What inspired Mary Cassatt’s portraits of mothers? Why did Jackson Pollock paint on the floor? Eureka investigates the origins of artists’ most famous works and techniques, unpacking how great art ideas happen.
Two of the greatest 19th-century French luminaries, the Post-Impressionist painter Paul Cézanne and the writer Émile Zola, went to high school together.
Brushing up against the rigid hierarchy of the prestigious College Bourbon in Aix, the two naturally gravitated towards one another. Zola was a bit of an overly sensitive poetry nerd, Cézanne a not-so-gentle giant with a peasant’s directness and a temper to boot. The future painter protected the budding writer from bullies, and in return the latter gave the artist a gift that, in retrospect, illuminates a thread that ran through his entire career.
“Zola didn’t give a damn about anything,” Cézanne later told, Joachim Gasquet, author of Cézanne: A Memoir with Conversations (1921). “He dreamed. He was stubbornly unsociable—a melancholy young beggar. You know, the kind that kids detest. For no reason at all they ostracized him. And indeed that was the way our friendship started. The whole school, big boys and little, gave me a thrashing because I paid no attention to their blackballing. I defied them, I went and talked to him just the same. A fine fellow. The next day he brought me a big basket of apples. There you are—Cézanne’s apples! They date back a long time.”
To say that “Cézanne’s apples” were already a cultural icon by the time Gasquet’s book was published would be an understatement. In the late 1990s, France even put the artist and his favored subject on a special series 100 franc notes before the introduction of the euro. The painter is thought to have featured the fruit in no less than 270 of his 1300 known works, many of them still lifes with other foods. One example is his Still Life with Apples and Pears (c. 1891-1892), in which, according to its owner, New York’s Metropolitan Museum of Art, he “dispensed with traditional one-point perspective and examined the fruit, plates, and table from various viewpoints—straight on, above, and sideways.”
Another still life, The Basket of Apples (c. 1893), similarly demonstrates Cézanne’s lifelong unwillingness to conform to norms and conventions. He rebels not only in perspective, but also in his representation of the subject matter. Expressive brushstrokes and bright colors communicate the painter’s core message clearly: that it’s not the object itself but our perception of it that is worthy of investigating.

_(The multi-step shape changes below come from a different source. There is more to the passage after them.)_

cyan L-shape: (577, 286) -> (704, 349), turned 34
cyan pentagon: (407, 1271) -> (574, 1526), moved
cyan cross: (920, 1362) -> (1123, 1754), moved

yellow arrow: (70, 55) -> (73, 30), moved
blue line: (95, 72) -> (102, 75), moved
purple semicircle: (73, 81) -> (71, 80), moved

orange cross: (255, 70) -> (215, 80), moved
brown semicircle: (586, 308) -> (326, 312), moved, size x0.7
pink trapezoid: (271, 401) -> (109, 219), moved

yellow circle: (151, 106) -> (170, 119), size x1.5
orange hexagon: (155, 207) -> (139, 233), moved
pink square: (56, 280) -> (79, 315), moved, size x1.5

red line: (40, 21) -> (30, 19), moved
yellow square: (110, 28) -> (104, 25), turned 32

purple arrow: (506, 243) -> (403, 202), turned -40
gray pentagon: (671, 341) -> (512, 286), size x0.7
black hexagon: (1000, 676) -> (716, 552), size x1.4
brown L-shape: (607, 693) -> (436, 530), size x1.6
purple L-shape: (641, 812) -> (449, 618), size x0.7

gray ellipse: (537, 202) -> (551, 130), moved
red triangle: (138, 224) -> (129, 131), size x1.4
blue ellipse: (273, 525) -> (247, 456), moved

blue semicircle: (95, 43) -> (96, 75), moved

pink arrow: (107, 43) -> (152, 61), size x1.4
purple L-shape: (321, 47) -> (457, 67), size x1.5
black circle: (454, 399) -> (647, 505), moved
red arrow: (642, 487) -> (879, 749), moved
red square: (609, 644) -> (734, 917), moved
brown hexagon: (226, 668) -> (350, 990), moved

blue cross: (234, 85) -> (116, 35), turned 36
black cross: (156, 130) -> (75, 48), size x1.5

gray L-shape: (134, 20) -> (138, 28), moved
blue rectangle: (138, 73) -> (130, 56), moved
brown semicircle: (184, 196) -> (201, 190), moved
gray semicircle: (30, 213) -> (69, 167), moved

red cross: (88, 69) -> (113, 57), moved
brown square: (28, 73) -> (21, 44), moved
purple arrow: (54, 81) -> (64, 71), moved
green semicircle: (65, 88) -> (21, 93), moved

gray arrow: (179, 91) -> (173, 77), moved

“With an apple I want to astonish Paris,” Cézanne is often quoted to have said. And in that, he succeeded. While some accused his work of murdering the noble medium of painting, others praised qualities they saw as forward-thinking.
“Of an ordinary painter’s apple you say, ‘I could take a bite out of it,’” Paul Sérusier, a Post-Impressionist artist, once exclaimed. “Of an apple by Cézanne one says: ‘How beautiful!’”
Cézanne himself thought of beauty as “a harmony running parallel to nature,” rather than a straightforward, lifelike representation of it. He depicted his subjects from multiple angles at once, acknowledging the observer’s relation to them. The historical and literary connotations associated with apples, from the Bible onward, may have made them an appealing subject to Cézanne.
If not for their metatextual significance, Cézanne may well have become fascinated with apples because of their association with Zola from his own youth. According to their biographers, the painter and writer weren’t exceptional students. Their academic shortcomings, however, were more due to a lack of interest than lack of ability, and while they sometimes struggled to pay attention in the classroom, they also took long walks around the countryside, where they observed their surroundings with the utmost interest, both developing their unique talents.